Maraknya peredaran obat keras golongan HCI ini tak luput dari peran BPOM RI, dan pihak Kepolisian dalam memberangus jaringan obat keras tanpa Nomor Izin Edar BPOM RI. Senin, (17/3/2025).
Di wilayah hukum Polres Bekasi Kota, praktik perdagangan obat keras terbatas (K) dikategorikan cukup menggurita.
Kartel pengedar obat keras terlihat jelas tak luput dari jerat hukum, atau memang peredaran obat keras dijadikan lahan basah untuk meraup keuntungan semata bagi oknum tidak bertanggung jawab.
Hasil survei menunjukan, bahwa tingkat pengedar pil koplo di Bekasi Kota cukup mengkhawatirkan.
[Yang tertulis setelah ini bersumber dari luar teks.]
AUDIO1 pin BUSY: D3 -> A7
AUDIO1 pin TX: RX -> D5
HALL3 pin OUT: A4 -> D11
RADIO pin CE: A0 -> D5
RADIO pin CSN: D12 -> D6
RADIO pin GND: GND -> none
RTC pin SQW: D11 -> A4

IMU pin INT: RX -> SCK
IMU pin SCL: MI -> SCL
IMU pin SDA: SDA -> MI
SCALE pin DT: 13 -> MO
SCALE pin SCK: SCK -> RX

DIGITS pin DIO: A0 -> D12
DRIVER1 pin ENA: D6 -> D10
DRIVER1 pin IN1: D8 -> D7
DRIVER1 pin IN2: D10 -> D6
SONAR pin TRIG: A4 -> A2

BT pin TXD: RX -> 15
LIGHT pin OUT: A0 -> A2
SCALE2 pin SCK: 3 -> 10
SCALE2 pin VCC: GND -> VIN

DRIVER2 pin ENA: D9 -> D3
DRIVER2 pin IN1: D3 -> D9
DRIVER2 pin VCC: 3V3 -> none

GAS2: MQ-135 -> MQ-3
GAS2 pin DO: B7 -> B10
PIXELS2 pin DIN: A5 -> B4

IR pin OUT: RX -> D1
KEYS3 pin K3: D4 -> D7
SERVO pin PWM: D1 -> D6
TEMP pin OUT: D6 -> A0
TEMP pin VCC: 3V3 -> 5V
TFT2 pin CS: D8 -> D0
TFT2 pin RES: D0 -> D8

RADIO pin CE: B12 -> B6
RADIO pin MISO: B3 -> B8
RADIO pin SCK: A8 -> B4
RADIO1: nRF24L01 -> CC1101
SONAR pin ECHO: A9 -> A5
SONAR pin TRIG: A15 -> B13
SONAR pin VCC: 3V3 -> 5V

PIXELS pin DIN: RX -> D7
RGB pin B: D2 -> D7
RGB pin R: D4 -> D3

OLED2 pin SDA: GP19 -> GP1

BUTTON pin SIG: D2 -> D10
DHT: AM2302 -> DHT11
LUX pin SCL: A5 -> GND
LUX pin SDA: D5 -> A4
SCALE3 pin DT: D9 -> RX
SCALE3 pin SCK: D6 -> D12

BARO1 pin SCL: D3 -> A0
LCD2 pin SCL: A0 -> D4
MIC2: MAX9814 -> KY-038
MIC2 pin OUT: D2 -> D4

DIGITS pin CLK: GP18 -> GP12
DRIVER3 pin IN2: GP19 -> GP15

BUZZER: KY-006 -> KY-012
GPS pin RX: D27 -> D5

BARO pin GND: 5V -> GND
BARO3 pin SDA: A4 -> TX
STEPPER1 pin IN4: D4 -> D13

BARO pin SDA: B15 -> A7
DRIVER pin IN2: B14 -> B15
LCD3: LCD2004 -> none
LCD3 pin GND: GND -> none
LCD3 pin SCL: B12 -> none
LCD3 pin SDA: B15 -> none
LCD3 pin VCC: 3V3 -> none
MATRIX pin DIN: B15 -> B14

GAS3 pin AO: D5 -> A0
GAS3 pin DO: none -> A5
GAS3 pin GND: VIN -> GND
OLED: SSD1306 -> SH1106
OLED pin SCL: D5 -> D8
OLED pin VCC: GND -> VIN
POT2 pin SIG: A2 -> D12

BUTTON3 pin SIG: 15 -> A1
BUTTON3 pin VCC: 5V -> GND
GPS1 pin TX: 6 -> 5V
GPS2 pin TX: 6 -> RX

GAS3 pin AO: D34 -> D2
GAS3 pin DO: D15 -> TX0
Seperti halnya toko penjual pil koplo yang berhasil di himpun suararealitas.co di Jalan Bintara No.51, RT.013/RW.002, Bintara Jaya, Kecamatan Bekasi Barat, Kota Bekasi.
“Toko ini punya bos saya bang, jika ada hal apapun nanti bos Edo yang mengurusi semuanya, Polsek dan Polres mungkin melalui Bos Edo, soalnya saya baru jaga tiga hari bang,” ujar penjaga toko kepada suararealitas.co, Senin (17/3/2025).
Menurut Keputusan Menteri Kesehatan RI Nomor 02396/A/SK/VIII/1989. Obat keras daftar G, penggunanya harus diresepkan dokter.

Property of suararealitas.co
Namun di Bekasi Kota, obat keras seperti Tramadol, Heyximer, Aprazolam, Camlet marak diperjualkan dengan bebas kepada semua kalangan.
Tindakan memproduksi dan mendistribusikan produk ilegal melanggar Pasal 196 dan/atau Pasal 197 Undang-undang No. 36 Tahun 2009 Tentang Kesehatan dengan ancaman pidana penjara paling lama 15 tahun dan denda paling banyak Rp1,5 miliar.
Sementara itu, narkotika adalah zat atau obat yang terbuat dari tanaman, bahan sintetis, atau semisintetis untuk menghilangkan rasa nyeri atau menurunkan kesadaran.
Codeine, morfin, tramadol, dan diazepam merupakan beberapa contoh obat golongan ini.
Namun dipasar obat keras tersebut bisa dipastikan palsu seperti Tramadol yang jelas berbeda pada kemasan yang terlihat polos alias obat palsu dan tidak memiliki Nomor Edar.
Menanggapi peredaran pil koplo, Pengamat Kebijakan Publik Aris Sucipto angkat bicara.
“Tentunya keterlibatan pihak Kepolisian harus dapat mempersempit ruang gerak pengedar pil koplo. Mengingat obat tersebut di jual di toko-toko kosmetik. Atau mungkin peredaran pil koplo tersebut di jadikan peluang untuk meraup keuntungan,” tutup Aris.